A True Union of Europe
It remains to be seen whether this is just talk, or whether Germany is prepared to compromise. Poland is not staunchly anti-EU—in fact, most polls show the population supports the bloc. But more than that, Poland is pragmatic, and it might be open to German proposals if they are accompanied by real concessions. After all, Poland derives many benefits from EU membership.
Besides the economic benefits that come from being a part of the German supply chain, Poland receives much-needed investment funds from the EU. In 2016, the latest year for which full data is available, Poland received 10.6 billion euros ($13.1 billion) from the EU budget while contributing only 3.5 billion euros.
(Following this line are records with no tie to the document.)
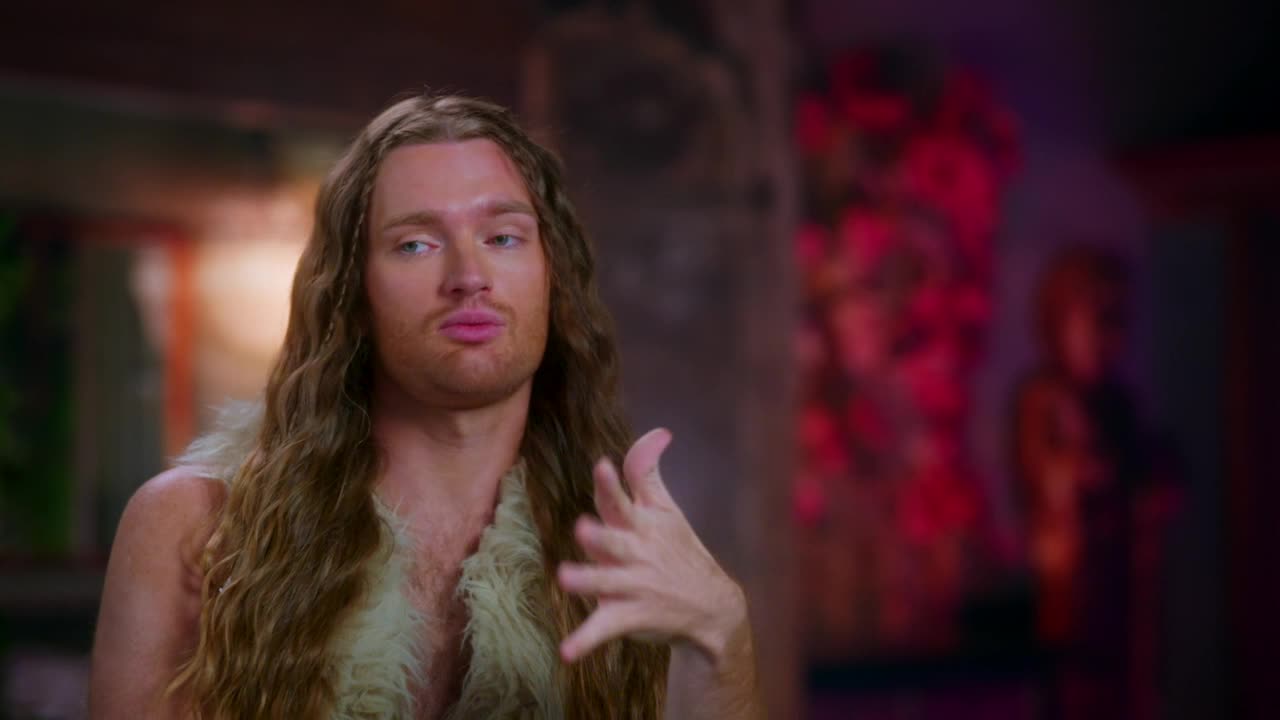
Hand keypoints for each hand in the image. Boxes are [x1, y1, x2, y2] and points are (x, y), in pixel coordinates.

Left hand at [557, 428, 746, 664]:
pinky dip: (585, 641)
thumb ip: (648, 472)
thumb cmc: (678, 550)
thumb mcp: (666, 510)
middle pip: (616, 541)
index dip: (612, 485)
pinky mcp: (629, 615)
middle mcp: (637, 553)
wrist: (712, 606)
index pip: (625, 500)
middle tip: (583, 528)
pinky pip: (604, 628)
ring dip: (588, 580)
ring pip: (606, 583)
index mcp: (642, 525)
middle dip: (600, 535)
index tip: (602, 466)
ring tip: (566, 578)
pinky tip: (566, 653)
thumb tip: (657, 432)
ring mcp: (634, 585)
Poland also values EU support against Russia, both in military and economic terms (like the Nord Stream 2 gas pipeline). Whatever Poland’s long-term interests, in the short term, Poland would like to be part of the EU if it is truly a European union.
What Poland won’t tolerate is German economic colonialism masquerading as a union of Europe, a bloc in which Germany gets to set the rules and threaten to take away funds from anyone who doesn’t play the way it wants (which has been Germany’s position on Poland during the past three years). The question then becomes: Is Merkel willing to share power with Paris and Warsaw, and can she survive politically if she does?
If talk of the Weimar Triangle is not accompanied by concessions that allow Poland more of a say in European decisions, this diplomatic overture will be short-lived. But if Germany is really talking about sharing power, Poland would likely be open to using its position as the largest country in Eastern Europe to bring some of the current EU renegades, like Hungary, into the fold. It may even be willing to tolerate Berlin’s self-righteous criticism of its government, as long as the criticism is rhetorical and not used to hold the Polish economy hostage.
The Weimar Triangle is a seductive idea, and it has some geopolitical logic behind it. It would unite the three most important countries in the three regions of continental Europe—western, central, and eastern—into a powerful force for EU reforms and political change. And if the EU is to survive, that change is badly needed.
These reforms can proceed in two basic directions: either the EU can be granted far more substantial powers, or its powers can be stripped away, which would end the half-cocked experiment of European integration and preserve the all-important free-trade zone. The current French proposal tries to do both, creating two tracks within the EU—one integrated into a more unified, centralized system, and another that is content with participating in the free-trade zone—but no one is listening. The devil is in the details, and once you start examining the details, you begin to concur with Merkel’s pre-election sentiments: Berlin and Warsaw want different things.